What this task involves: Copying each record below exactly is the whole task.

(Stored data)
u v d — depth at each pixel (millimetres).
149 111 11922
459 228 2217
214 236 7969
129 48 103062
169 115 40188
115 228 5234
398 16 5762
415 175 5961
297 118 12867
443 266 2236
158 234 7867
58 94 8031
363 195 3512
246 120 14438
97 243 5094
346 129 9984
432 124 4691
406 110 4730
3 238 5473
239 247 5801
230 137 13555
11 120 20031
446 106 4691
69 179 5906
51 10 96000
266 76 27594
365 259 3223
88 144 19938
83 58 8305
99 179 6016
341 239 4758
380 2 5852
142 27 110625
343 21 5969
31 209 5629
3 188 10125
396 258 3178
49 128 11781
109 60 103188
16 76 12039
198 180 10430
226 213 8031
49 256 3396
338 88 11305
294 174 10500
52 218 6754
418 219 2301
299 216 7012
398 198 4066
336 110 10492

Reply to the exercise:
u v d — depth at each pixel (millimetres).
149 111 11922
459 228 2217
214 236 7969
129 48 103062
169 115 40188
115 228 5234
398 16 5762
415 175 5961
297 118 12867
443 266 2236
158 234 7867
58 94 8031
363 195 3512
246 120 14438
97 243 5094
346 129 9984
432 124 4691
406 110 4730
3 238 5473
239 247 5801
230 137 13555
11 120 20031
446 106 4691
69 179 5906
51 10 96000
266 76 27594
365 259 3223
88 144 19938
83 58 8305
99 179 6016
341 239 4758
380 2 5852
142 27 110625
343 21 5969
31 209 5629
3 188 10125
396 258 3178
49 128 11781
109 60 103188
16 76 12039
198 180 10430
226 213 8031
49 256 3396
338 88 11305
294 174 10500
52 218 6754
418 219 2301
299 216 7012
398 198 4066
336 110 10492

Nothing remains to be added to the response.